A Royal Society of Medicine Meeting Review by April Cashin-Garbutt, MA (Cantab)
Sleep deprivation often hits the headlines and we are frequently told we need 8 hours a night. But how much sleep do we really need? Are we sleeping less than we used to and is today's society really sleep deprived? A recent meeting at the Royal Society of Medicine aimed to answer these questions.
Historian Professor Roger Ekirch, Virginia Polytechnic Institute and State University, USA, reminded us that never before in human history should we be sleeping more soundly. Ekirch recounted the multiple ways in which sleep prior to modernity was highly vulnerable to disruption including bedding rife with house mites; frigid temperatures in poorly insulated buildings; and fear of demons and also of the peril of fire.
And so while we have every reason to think our sleep has never been better, we seem to have increasing complaints of fatigue and insomnia, in particular, middle-of-the-night insomnia. But is this really a new phenomenon?

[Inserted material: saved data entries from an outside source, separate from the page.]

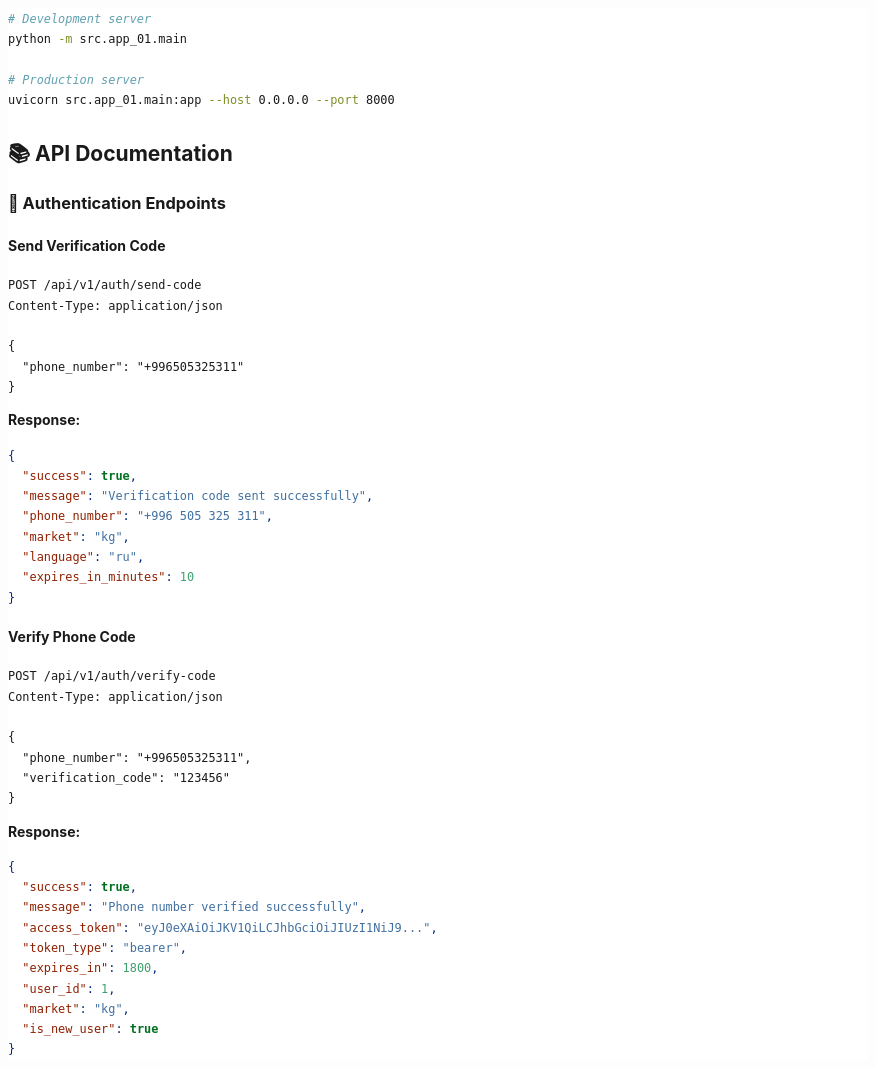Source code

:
 ```bash
# Development server
python -m src.app_01.main

# Production server
uvicorn src.app_01.main:app --host 0.0.0.0 --port 8000
```

## 📚 API Documentation

### 🔑 Authentication Endpoints

#### Send Verification Code

```http
POST /api/v1/auth/send-code
Content-Type: application/json

{
  "phone_number": "+996505325311"
}
```

**Response:**

```json
{
  "success": true,
  "message": "Verification code sent successfully",
  "phone_number": "+996 505 325 311",
  "market": "kg",
  "language": "ru",
  "expires_in_minutes": 10
}
```

#### Verify Phone Code

```http
POST /api/v1/auth/verify-code
Content-Type: application/json

{
  "phone_number": "+996505325311",
  "verification_code": "123456"
}
```

**Response:**

```json
{
  "success": true,
  "message": "Phone number verified successfully",
  "access_token": "eyJ0eXAiOiJKV1QiLCJhbGciOiJIUzI1NiJ9...",
  "token_type": "bearer",
  "expires_in": 1800,
  "user_id": 1,
  "market": "kg",
  "is_new_user": true
}
```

The compressed, consolidated pattern of sleep is actually less than two centuries old. Previously most families experienced a broken pattern of sleep, with 'first sleep' from ~9pm until midnight, an hour or so awake followed by a 'second sleep'. This biphasic pattern was rarely viewed in a negative way.
The evolution into our modern consolidated sleep pattern was something that occurred over the 19th century, a time of dramatic change with reform movements and the increasing prevalence of artificial illumination.
Ekirch argued that perhaps people that suffer from the middle of the night insomnia may actually be undergoing this older pattern of sleep and patients should be relieved of anxiety and their insomnia should be better termed "wakefulness".
A similar theme was explored by Dr Catherine Coveney, University of Sussex, who discussed the pharmaceuticalisation of today's sleep: the redefining of sleep behaviors as problems requiring pharmaceutical solutions. Dr Coveney quoted a number of different studies showing self-reported regular sleep durations including the Understanding Society initiative by the Economic and Social Research Council (ESRC), which showed:
- 12% sleep <6 hours
- 23% sleep for 6-7 hours
- 55% sleep for 7-9 hours
- 10% sleep 9+ hours
Coveney also shared people's expectations and experiences of sleep. The overwhelming consensus was that sleep was highly valued by participants but it was often considered a disposable luxury in our busy lifestyles. Surprisingly, 10% of those surveyed take sleep medications 3 or more nights per week.
But are we really sleeping less than we used to? There is no strong evidence for this according to Professor Jim Horne, University of Loughborough. Horne explained how society has changed its attitudes towards insomnia and it is now more socially acceptable to talk about being sleepy. Although it is important to distinguish between ‘tiredness’, which can have many meanings, including fatigue boredom etc., and ‘sleepiness’, the likeliness of falling asleep.
In addition, there is a difference between need and desire for sleep. In the same way we can eat when we're not hungry, we can also sleep for pleasure.
So how do we know where the line is between need and desire? Well firstly it's important to understand why we need sleep. Professor John Groeger, University of Hull, outlined the two main functions: for protection and preparation; and recovery and restoration.
Professor Franco Cappuccio, University of Warwick, outlined the potential negative consequences of insufficient sleep, defined as fewer than 5-6 hours a night. He discussed the 50% increased risk of developing obesity in short sleepers, however there are difficulties with determining whether this association is causal in nature.
Despite these challenges, one thing that is increasingly being realized is that poor sleep, both in terms of quality and quantity, has negative consequences for physical, mental and performance risk. Professor Derk-Jan Dijk, University of Surrey, explained how social jetlag, the difference in wake time on weekdays to weekends, is arising due to social constraints and also increasing exposure to artificial light in the evenings.
Through mathematical modeling Dijk and team have shown that delaying social cues such as pushing back work and school start times, while an initial help for a week, would not work as a remedy long term as our body clocks would then readjust to the later start times. Other potential solutions include limiting your exposure to artificial light in the evenings and also offsetting this by getting more nature light exposure in the day, for the effects of evening light become stronger if you see less daylight.
There are also genetic differences in our clock speed: 75% of people have clock speeds of 24 hours or more and 25% have clocks under 24 hours. This could explain the difference between night owls and early birds, as the former are always fighting against a body clock that’s pushing later and the latter are doing the opposite.
In conclusion, whether or not we’re more sleep deprived than we used to be can be debated, but it is clear that, despite an average of 7-8 hours per night, we are more out of sync with our natural light-dark cycle than we’ve ever been.